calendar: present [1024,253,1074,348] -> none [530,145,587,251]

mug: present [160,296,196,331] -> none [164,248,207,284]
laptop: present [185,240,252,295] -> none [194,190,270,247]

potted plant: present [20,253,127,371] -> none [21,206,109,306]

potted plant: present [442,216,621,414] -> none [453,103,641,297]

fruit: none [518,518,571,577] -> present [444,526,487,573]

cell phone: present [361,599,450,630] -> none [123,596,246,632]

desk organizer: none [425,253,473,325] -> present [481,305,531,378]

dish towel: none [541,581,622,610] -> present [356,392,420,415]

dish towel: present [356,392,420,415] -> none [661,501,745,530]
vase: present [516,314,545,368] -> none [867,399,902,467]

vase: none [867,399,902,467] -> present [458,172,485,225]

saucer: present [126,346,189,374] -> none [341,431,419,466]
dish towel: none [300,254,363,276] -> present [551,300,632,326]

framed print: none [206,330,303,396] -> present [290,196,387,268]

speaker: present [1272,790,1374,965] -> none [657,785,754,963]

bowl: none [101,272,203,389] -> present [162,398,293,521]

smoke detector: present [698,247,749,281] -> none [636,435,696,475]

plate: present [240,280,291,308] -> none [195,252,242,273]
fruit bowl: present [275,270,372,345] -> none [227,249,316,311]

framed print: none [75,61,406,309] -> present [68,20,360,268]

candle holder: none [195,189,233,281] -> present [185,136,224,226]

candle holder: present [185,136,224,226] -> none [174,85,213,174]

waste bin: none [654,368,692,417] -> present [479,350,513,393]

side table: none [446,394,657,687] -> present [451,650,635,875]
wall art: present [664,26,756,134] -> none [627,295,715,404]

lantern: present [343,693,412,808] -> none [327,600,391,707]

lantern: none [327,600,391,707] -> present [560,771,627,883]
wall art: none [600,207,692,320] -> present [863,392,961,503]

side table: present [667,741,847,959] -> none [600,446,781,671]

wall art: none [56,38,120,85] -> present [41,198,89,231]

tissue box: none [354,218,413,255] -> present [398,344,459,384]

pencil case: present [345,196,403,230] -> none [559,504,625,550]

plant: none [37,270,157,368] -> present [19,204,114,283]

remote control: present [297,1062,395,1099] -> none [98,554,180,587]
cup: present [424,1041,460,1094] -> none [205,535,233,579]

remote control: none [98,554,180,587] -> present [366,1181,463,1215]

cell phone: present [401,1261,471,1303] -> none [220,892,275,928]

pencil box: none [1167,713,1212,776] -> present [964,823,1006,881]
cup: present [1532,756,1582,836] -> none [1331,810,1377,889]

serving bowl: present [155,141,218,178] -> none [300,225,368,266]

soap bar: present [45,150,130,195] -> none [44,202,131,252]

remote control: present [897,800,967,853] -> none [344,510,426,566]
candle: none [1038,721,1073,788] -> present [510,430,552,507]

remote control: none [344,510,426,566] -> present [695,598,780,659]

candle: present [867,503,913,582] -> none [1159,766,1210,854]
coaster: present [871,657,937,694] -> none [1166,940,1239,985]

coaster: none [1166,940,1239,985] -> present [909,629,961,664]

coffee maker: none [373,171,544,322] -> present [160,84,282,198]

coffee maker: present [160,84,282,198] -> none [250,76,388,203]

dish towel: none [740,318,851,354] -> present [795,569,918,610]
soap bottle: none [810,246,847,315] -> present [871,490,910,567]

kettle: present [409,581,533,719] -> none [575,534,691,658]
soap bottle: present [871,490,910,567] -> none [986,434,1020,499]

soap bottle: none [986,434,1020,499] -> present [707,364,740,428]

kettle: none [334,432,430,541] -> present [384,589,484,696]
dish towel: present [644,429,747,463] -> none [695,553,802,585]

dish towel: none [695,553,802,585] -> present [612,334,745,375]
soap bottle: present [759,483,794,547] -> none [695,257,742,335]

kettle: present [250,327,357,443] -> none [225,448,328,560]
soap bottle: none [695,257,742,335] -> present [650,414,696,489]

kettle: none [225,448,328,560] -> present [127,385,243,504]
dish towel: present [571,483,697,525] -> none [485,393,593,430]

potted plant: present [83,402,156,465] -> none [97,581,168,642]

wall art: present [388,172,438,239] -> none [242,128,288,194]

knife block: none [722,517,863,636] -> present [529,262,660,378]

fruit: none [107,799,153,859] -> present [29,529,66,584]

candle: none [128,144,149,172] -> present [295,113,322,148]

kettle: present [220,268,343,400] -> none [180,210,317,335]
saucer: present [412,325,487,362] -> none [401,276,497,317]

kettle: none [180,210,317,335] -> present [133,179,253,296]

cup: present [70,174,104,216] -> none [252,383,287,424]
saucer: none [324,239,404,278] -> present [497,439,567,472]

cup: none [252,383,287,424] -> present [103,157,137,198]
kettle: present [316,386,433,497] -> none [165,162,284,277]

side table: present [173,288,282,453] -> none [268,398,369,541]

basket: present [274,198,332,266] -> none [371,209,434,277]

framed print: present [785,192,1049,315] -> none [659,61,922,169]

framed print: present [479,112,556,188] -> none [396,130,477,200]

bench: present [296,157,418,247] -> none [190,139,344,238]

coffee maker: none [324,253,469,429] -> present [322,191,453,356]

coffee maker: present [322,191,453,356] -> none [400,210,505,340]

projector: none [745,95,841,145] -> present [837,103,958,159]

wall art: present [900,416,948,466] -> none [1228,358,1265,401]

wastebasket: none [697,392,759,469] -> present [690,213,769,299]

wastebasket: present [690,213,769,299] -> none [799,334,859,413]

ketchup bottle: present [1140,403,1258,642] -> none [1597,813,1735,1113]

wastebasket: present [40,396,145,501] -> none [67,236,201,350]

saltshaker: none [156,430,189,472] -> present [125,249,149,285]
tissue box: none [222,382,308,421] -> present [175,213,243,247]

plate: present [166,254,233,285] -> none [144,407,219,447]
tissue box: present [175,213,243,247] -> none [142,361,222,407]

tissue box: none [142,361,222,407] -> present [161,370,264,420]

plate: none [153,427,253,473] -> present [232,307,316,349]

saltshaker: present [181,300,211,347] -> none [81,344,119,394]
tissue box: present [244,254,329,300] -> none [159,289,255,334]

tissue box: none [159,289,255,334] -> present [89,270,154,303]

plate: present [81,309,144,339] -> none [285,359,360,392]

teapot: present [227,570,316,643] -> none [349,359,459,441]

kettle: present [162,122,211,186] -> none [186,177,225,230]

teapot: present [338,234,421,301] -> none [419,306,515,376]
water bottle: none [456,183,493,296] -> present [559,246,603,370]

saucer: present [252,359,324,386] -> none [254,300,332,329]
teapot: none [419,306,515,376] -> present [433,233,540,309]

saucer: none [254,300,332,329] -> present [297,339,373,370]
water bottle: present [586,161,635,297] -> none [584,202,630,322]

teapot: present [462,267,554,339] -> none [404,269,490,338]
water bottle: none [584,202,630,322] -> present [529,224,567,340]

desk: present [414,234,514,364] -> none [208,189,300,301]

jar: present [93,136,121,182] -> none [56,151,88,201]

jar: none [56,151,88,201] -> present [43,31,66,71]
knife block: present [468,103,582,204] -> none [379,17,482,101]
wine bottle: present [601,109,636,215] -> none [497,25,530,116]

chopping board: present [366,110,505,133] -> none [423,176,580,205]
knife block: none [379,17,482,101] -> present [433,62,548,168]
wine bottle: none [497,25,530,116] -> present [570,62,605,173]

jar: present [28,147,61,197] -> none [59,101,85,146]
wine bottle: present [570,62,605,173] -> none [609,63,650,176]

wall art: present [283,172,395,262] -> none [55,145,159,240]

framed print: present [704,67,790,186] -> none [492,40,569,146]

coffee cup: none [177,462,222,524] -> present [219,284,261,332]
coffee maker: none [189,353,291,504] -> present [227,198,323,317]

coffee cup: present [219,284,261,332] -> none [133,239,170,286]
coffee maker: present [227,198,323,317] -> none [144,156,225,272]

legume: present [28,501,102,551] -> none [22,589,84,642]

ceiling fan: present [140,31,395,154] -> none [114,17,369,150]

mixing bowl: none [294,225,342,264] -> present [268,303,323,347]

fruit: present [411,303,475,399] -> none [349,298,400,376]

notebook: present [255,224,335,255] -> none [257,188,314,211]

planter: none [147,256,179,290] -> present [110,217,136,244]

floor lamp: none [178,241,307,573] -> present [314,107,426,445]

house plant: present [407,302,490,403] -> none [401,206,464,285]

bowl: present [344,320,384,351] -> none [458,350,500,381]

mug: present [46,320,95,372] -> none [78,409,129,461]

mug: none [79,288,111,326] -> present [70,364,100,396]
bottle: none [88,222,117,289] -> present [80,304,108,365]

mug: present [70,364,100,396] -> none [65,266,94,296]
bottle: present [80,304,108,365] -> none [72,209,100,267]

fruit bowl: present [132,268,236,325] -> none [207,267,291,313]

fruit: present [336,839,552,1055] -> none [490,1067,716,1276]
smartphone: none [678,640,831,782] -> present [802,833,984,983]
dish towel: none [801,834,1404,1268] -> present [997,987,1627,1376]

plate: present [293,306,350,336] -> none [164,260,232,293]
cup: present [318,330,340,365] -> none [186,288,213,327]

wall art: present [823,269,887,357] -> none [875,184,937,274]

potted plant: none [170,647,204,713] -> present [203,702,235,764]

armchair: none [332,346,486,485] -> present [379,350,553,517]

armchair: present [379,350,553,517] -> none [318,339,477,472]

**Work required:** For each line above that contains "remote", make a copy.

**Solution to the problem:**
remote control: present [297,1062,395,1099] -> none [98,554,180,587]
remote control: none [98,554,180,587] -> present [366,1181,463,1215]
remote control: present [897,800,967,853] -> none [344,510,426,566]
remote control: none [344,510,426,566] -> present [695,598,780,659]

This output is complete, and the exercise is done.